3. La Palabra de Dios y la transmisión de la fe

Desde la celebración del Concilio Vaticano II la Iglesia católica ha descubierto nuevamente que esta transmisión de la fe, entendida como encuentro con Cristo, se realiza mediante la Sagrada Escritura y la Tradición viva de la Iglesia, bajo la guía del Espíritu Santo. Así, la Iglesia es continuamente regenerada por el Espíritu. De este modo, las nuevas generaciones son sostenidas en el camino que lleva al encuentro con Cristo en su cuerpo, que encuentra su plena expresión en la celebración de la Eucaristía. La posición central que ocupa esta función de transmisión de la fe ha sido releída y puesta en evidencia en las últimas dos Asambleas sinodales, sobre la Eucaristía y, en particular, en la dedicada a la Palabra de Dios en la vida y en la misión de la Iglesia. En estas dos Asambleas la Iglesia ha sido invitada a reflexionar y a tomar plena consciencia de la dinámica profunda que sostiene su identidad: la Iglesia transmite la fe que ella misma vive, celebra, profesa y testimonia.

Dicha toma de consciencia ha dado a la Iglesia empeños concretos y desafíos con los cuales poder evaluar su misión de trasmisión. Es necesario hacer madurar en el pueblo de Dios un mayor conocimiento del rol de la Palabra de Dios, de su fuerza reveladora y manifestadora de la intención de Dios hacia los hombres, de su designio de salvación. Hay necesidad de una mayor atención en la proclamación de la Palabra de Dios durante las asambleas litúrgicas y de una entrega más convencida a la tarea de la predicación. Es conveniente una atención más consciente y una confianza más firme en el rol que la Palabra de Dios puede tener en la misión de la Iglesia, ya sea en el momento específico del anuncio del mensaje de salvación, ya sea en la posición más reflexiva de la escucha y del diálogo con las culturas.

------------

#### Acción requerida A
Según el texto sobre la transmisión de la fe, ¿qué fe transmite la Iglesia?
El texto y las filas son materiales independientes entre sí.

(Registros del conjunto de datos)
------------

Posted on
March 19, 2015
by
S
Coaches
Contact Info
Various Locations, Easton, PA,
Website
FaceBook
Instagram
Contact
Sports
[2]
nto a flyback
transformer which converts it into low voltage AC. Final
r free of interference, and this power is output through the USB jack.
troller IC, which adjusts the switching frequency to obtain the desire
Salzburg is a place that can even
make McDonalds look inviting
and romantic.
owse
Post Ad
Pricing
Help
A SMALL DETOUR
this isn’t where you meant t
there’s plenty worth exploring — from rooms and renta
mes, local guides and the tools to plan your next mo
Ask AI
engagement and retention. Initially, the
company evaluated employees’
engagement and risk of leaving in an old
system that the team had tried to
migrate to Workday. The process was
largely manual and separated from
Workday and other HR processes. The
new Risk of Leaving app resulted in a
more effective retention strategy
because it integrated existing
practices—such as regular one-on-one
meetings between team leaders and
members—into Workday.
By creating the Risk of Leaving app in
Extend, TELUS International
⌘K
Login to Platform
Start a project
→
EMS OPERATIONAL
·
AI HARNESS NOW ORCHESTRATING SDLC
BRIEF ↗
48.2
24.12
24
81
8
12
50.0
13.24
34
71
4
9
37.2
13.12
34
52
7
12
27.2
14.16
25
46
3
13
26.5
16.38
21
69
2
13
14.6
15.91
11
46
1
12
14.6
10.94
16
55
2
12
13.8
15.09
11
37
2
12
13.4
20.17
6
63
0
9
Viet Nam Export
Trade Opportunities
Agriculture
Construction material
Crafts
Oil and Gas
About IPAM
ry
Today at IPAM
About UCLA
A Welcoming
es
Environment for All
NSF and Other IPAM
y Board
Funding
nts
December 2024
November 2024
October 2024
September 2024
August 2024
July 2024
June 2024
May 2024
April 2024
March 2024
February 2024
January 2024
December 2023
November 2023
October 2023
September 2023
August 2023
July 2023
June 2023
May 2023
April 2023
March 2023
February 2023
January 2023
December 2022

------------

#### Acción requerida B
Pasa a una tabla Markdown las filas desde la primera hasta la que contiene "Viet Nam Export", ambas incluidas, omitiendo las líneas en blanco. Usa dos columnas: Nº, con el número de fila, y Texto.

#### Solución A
La fe que ella misma vive, celebra, profesa y testimonia.

#### Solución B
| Nº | Texto |
|---|---|
| 1 | Posted on |
| 2 | March 19, 2015 |
| 3 | by |
| 4 | S |
| 5 | Coaches |
| 6 | Contact Info |
| 7 | Various Locations, Easton, PA, |
| 8 | Website |
| 9 | FaceBook |
| 10 | Instagram |
| 11 | Contact |
| 12 | Sports |
| 13 | [2] |
| 14 | nto a flyback |
| 15 | transformer which converts it into low voltage AC. Final |
| 16 | r free of interference, and this power is output through the USB jack. |
| 17 | troller IC, which adjusts the switching frequency to obtain the desire |
| 18 | Salzburg is a place that can even |
| 19 | make McDonalds look inviting |
| 20 | and romantic. |
| 21 | owse |
| 22 | Post Ad |
| 23 | Pricing |
| 24 | Help |
| 25 | A SMALL DETOUR |
| 26 | this isn’t where you meant t |
| 27 | there’s plenty worth exploring — from rooms and renta |
| 28 | mes, local guides and the tools to plan your next mo |
| 29 | Ask AI |
| 30 | engagement and retention. Initially, the |
| 31 | company evaluated employees’ |
| 32 | engagement and risk of leaving in an old |
| 33 | system that the team had tried to |
| 34 | migrate to Workday. The process was |
| 35 | largely manual and separated from |
| 36 | Workday and other HR processes. The |
| 37 | new Risk of Leaving app resulted in a |
| 38 | more effective retention strategy |
| 39 | because it integrated existing |
| 40 | practices—such as regular one-on-one |
| 41 | meetings between team leaders and |
| 42 | members—into Workday. |
| 43 | By creating the Risk of Leaving app in |
| 44 | Extend, TELUS International |
| 45 | ⌘K |
| 46 | Login to Platform |
| 47 | Start a project |
| 48 | → |
| 49 | EMS OPERATIONAL |
| 50 | · |
| 51 | AI HARNESS NOW ORCHESTRATING SDLC |
| 52 | BRIEF ↗ |
| 53 | 48.2 |
| 54 | 24.12 |
| 55 | 24 |
| 56 | 81 |
| 57 | 8 |
| 58 | 12 |
| 59 | 50.0 |
| 60 | 13.24 |
| 61 | 34 |
| 62 | 71 |
| 63 | 4 |
| 64 | 9 |
| 65 | 37.2 |
| 66 | 13.12 |
| 67 | 34 |
| 68 | 52 |
| 69 | 7 |
| 70 | 12 |
| 71 | 27.2 |
| 72 | 14.16 |
| 73 | 25 |
| 74 | 46 |
| 75 | 3 |
| 76 | 13 |
| 77 | 26.5 |
| 78 | 16.38 |
| 79 | 21 |
| 80 | 69 |
| 81 | 2 |
| 82 | 13 |
| 83 | 14.6 |
| 84 | 15.91 |
| 85 | 11 |
| 86 | 46 |
| 87 | 1 |
| 88 | 12 |
| 89 | 14.6 |
| 90 | 10.94 |
| 91 | 16 |
| 92 | 55 |
| 93 | 2 |
| 94 | 12 |
| 95 | 13.8 |
| 96 | 15.09 |
| 97 | 11 |
| 98 | 37 |
| 99 | 2 |
| 100 | 12 |
| 101 | 13.4 |
| 102 | 20.17 |
| 103 | 6 |
| 104 | 63 |
| 105 | 0 |
| 106 | 9 |
| 107 | Viet Nam Export |